◆ Selection
====

In contrast, here, I find that the “interests of justice” did not warrant leave to
proffer a proposed amendment, at least in the circumstances presented at the time that I
determined that the County’s original claims were deficient. The County’s conditional
17
request for leave to amend, while doubtless earnest, was still pro forma, because it
came at the tail end of the County’s Resistance To Defendants’ Motion To Dismiss, in
which the County otherwise stood on the purported sufficiency of the existing
Complaint, it was made without the proffer of a proposed amended complaint, and it
was made without even a statement of the substance of the proposed amendment. In re
2007 Novastar Fin. Sec. Litig., 579 F.3d at 884-85 (citing Clayton, 778 F.2d at 460);
Drobnak, 561 F.3d at 787-88.

====

◆ Extracted information

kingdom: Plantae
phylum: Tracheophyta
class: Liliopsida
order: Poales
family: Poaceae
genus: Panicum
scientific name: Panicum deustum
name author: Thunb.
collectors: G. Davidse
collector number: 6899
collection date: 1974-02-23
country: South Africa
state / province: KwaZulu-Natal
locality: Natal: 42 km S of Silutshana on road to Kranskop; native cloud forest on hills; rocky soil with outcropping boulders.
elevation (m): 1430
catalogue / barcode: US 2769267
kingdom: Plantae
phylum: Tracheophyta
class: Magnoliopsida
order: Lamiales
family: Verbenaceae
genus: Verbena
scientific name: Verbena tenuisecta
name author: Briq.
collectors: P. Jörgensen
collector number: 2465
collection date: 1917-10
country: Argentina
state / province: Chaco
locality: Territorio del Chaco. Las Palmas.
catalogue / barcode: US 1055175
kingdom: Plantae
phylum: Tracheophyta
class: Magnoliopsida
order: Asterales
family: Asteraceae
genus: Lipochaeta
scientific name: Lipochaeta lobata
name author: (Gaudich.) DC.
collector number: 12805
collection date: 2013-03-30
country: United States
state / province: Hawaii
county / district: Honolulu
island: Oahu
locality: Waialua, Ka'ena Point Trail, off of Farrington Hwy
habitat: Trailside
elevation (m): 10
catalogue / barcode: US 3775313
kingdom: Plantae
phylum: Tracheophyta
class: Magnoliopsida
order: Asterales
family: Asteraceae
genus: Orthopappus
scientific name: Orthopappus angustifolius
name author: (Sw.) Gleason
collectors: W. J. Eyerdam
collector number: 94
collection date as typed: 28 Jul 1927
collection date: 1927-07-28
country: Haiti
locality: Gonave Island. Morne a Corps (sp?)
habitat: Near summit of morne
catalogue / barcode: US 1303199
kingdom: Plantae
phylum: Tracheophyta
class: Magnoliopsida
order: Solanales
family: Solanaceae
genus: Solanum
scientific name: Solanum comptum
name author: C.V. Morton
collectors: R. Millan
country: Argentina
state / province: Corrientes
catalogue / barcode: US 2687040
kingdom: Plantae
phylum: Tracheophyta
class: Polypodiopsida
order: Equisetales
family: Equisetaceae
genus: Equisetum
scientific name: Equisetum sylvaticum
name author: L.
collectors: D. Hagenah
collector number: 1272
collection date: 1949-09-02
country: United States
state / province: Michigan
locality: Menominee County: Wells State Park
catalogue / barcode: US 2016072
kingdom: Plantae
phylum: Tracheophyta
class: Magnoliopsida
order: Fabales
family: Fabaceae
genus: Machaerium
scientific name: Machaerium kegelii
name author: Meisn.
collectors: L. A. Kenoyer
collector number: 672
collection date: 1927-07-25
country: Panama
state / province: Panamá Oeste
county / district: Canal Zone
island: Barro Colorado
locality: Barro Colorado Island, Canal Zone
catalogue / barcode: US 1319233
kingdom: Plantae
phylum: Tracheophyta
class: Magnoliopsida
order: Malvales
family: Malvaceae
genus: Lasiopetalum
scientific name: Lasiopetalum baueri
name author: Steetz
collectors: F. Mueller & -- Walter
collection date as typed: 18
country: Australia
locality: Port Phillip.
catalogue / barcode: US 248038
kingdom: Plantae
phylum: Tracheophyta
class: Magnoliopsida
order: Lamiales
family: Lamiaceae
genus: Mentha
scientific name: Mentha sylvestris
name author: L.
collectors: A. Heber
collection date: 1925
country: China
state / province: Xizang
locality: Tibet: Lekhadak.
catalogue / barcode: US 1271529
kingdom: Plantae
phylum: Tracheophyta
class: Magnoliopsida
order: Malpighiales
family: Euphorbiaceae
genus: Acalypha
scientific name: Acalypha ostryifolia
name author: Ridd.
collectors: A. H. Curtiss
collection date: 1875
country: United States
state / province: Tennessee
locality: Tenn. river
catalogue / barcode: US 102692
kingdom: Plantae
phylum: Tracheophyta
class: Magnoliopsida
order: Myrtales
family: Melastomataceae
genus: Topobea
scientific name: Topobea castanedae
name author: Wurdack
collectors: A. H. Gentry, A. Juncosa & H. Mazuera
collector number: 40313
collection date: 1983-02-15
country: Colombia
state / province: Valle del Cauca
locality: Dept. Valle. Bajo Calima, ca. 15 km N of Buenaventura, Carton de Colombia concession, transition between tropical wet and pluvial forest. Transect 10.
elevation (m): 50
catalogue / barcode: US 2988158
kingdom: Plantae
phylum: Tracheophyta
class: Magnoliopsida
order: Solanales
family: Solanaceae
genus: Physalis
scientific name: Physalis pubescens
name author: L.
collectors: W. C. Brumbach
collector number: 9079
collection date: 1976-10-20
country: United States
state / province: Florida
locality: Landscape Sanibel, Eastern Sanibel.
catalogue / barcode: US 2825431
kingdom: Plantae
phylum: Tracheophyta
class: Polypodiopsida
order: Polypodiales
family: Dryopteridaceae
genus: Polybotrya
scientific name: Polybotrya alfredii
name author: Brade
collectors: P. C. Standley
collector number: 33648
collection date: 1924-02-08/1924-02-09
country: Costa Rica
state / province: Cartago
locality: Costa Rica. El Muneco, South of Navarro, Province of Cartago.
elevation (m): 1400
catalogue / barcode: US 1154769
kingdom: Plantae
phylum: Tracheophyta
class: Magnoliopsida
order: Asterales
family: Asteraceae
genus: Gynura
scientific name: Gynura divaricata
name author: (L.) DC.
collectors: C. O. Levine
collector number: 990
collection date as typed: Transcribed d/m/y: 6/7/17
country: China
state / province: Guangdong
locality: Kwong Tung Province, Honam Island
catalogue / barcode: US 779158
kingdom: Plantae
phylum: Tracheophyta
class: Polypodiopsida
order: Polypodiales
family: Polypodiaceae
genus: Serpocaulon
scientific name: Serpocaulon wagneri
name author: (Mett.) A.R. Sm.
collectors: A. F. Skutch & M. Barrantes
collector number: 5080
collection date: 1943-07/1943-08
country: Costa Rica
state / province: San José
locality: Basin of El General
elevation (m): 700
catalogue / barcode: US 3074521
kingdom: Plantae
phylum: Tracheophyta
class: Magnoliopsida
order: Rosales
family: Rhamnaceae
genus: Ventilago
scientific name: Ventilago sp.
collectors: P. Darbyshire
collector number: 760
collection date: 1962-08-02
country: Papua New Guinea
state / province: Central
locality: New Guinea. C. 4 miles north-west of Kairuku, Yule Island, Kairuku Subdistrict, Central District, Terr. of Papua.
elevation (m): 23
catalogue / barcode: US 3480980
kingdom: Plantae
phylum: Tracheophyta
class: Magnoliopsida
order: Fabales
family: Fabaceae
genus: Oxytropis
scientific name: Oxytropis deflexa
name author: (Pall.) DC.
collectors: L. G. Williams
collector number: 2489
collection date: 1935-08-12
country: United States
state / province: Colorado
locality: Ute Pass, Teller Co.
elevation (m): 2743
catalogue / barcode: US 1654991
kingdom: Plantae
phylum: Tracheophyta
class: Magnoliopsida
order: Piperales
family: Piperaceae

====

◆ Required work
1. Rewrite the court ruling excerpt starting with "In contrast, here, I" and going on through "F.3d at 787-88.", putting "perfunctory" in place of "pro forma".
2. From the rows, output as a Markdown table the lines starting with the line with "name author: (L.) DC." and going on through the line with "locality: Basin of El General", both included. Use the columns No. and Line, numbering each line in order and leaving out blank lines.

◆ Task results
1.
In contrast, here, I find that the “interests of justice” did not warrant leave to
proffer a proposed amendment, at least in the circumstances presented at the time that I
determined that the County’s original claims were deficient. The County’s conditional
17
request for leave to amend, while doubtless earnest, was still perfunctory, because it
came at the tail end of the County’s Resistance To Defendants’ Motion To Dismiss, in
which the County otherwise stood on the purported sufficiency of the existing
Complaint, it was made without the proffer of a proposed amended complaint, and it
was made without even a statement of the substance of the proposed amendment. In re
2007 Novastar Fin. Sec. Litig., 579 F.3d at 884-85 (citing Clayton, 778 F.2d at 460);
Drobnak, 561 F.3d at 787-88.

2.
| No. | Line |
|---|---|
| 1 | name author: (L.) DC. |
| 2 | collectors: C. O. Levine |
| 3 | collector number: 990 |
| 4 | collection date as typed: Transcribed d/m/y: 6/7/17 |
| 5 | country: China |
| 6 | state / province: Guangdong |
| 7 | locality: Kwong Tung Province, Honam Island |
| 8 | catalogue / barcode: US 779158 |
| 9 | kingdom: Plantae |
| 10 | phylum: Tracheophyta |
| 11 | class: Polypodiopsida |
| 12 | order: Polypodiales |
| 13 | family: Polypodiaceae |
| 14 | genus: Serpocaulon |
| 15 | scientific name: Serpocaulon wagneri |
| 16 | name author: (Mett.) A.R. Sm. |
| 17 | collectors: A. F. Skutch & M. Barrantes |
| 18 | collector number: 5080 |
| 19 | collection date: 1943-07/1943-08 |
| 20 | country: Costa Rica |
| 21 | state / province: San José |
| 22 | locality: Basin of El General |